▸ **Recorded information**:
━━━━━━━━━━━━━━━━

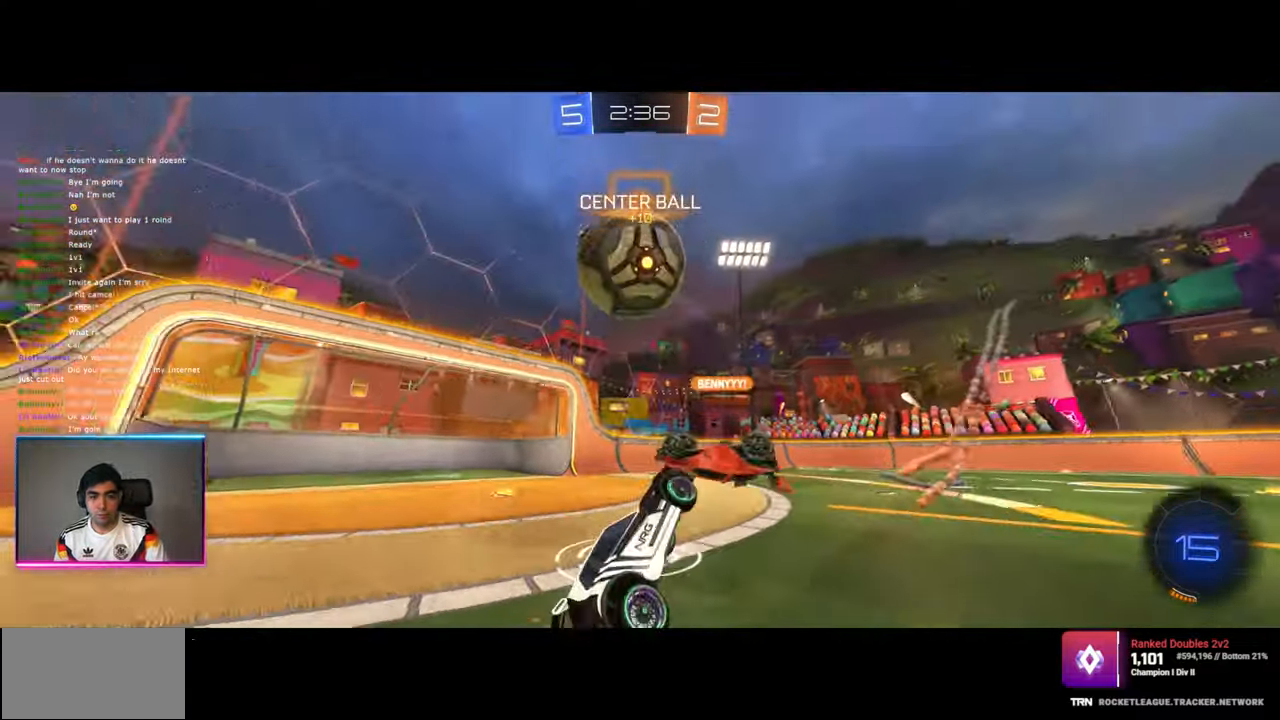
{"keys": ["a", "s"], "mouse": [], "events": [[217, "a", "down"], [334, "e", "down"], [467, "e", "up"]]}
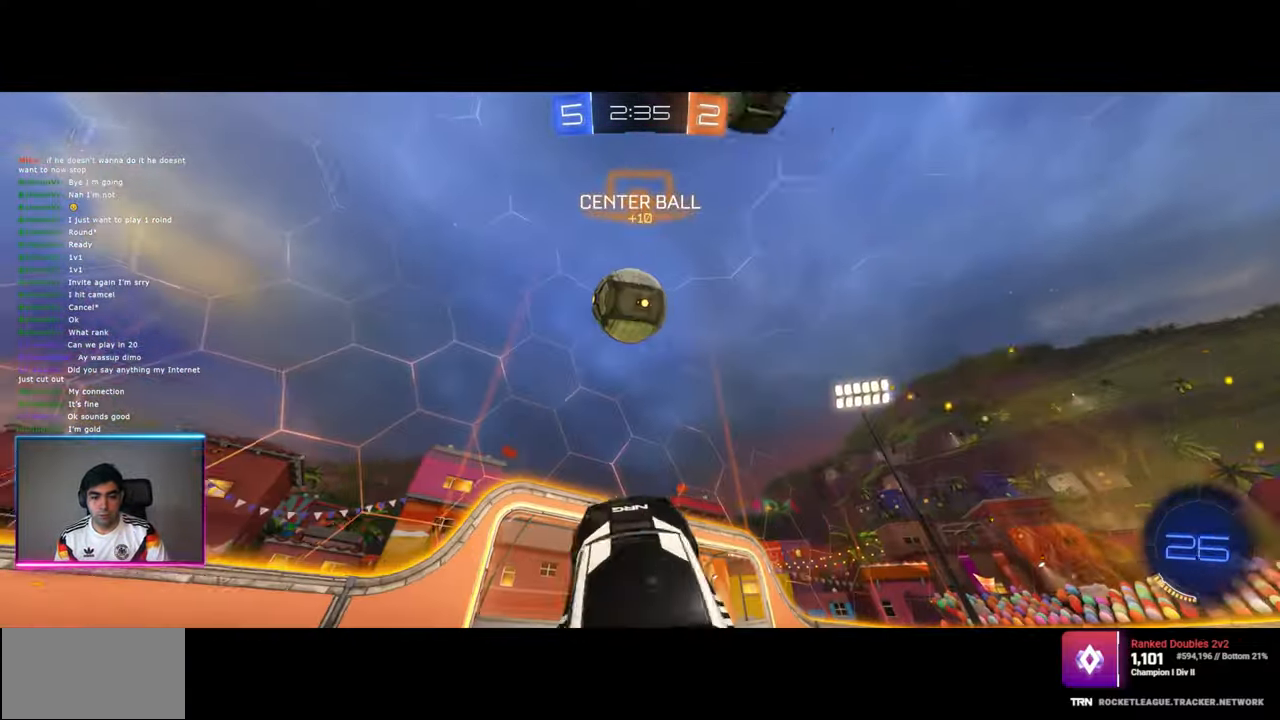
{"keys": ["d", "w"], "mouse": ["left"], "events": [[34, "shift", "down"], [150, "s", "up"], [217, "mouse_left", "down"], [234, "shift", "up"], [250, "w", "down"], [284, "a", "up"], [284, "space", "down"], [384, "space", "up"], [417, "d", "down"]]}
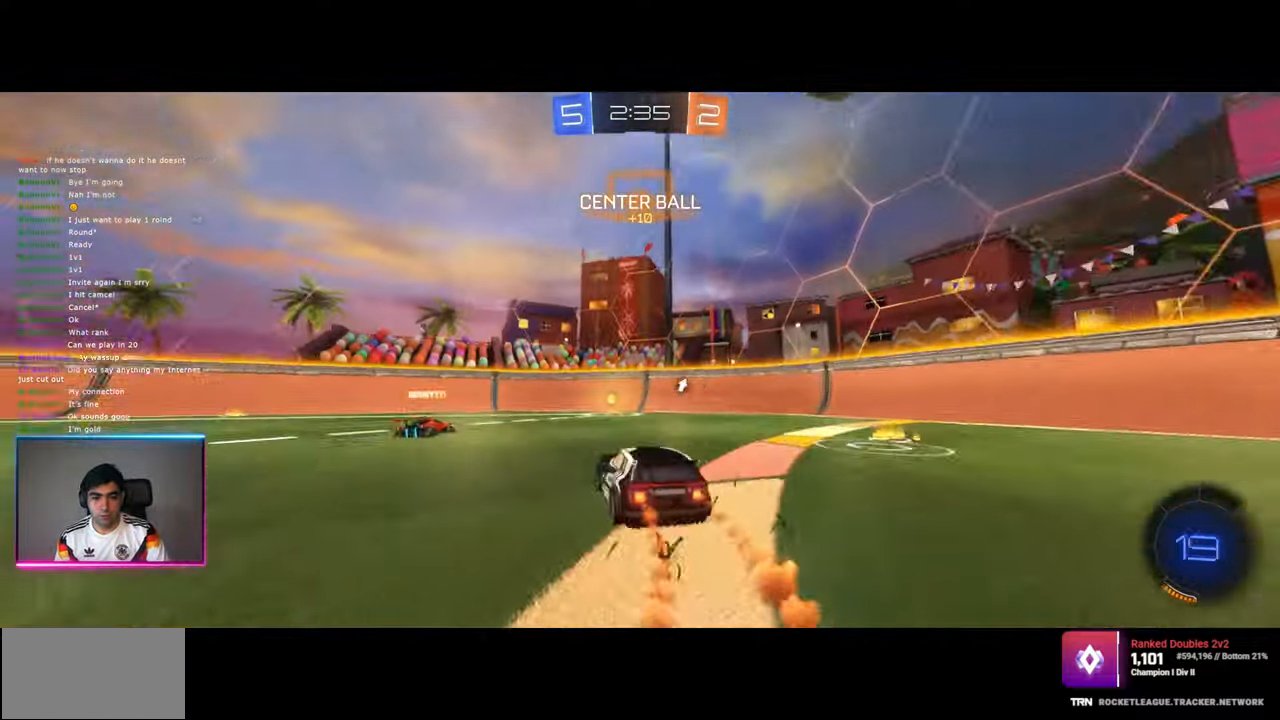
{"keys": ["a", "w"], "mouse": ["left"], "events": [[284, "a", "down"], [284, "d", "up"]]}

━━━━━━━━━━━━━━━━

▸ **What you will do**:
Your copy of the data above should match it exactly, apart from the images.

▸ **Exercise output**:
{"keys": ["a", "s"], "mouse": [], "events": [[217, "a", "down"], [334, "e", "down"], [467, "e", "up"]]}
{"keys": ["d", "w"], "mouse": ["left"], "events": [[34, "shift", "down"], [150, "s", "up"], [217, "mouse_left", "down"], [234, "shift", "up"], [250, "w", "down"], [284, "a", "up"], [284, "space", "down"], [384, "space", "up"], [417, "d", "down"]]}
{"keys": ["a", "w"], "mouse": ["left"], "events": [[284, "a", "down"], [284, "d", "up"]]}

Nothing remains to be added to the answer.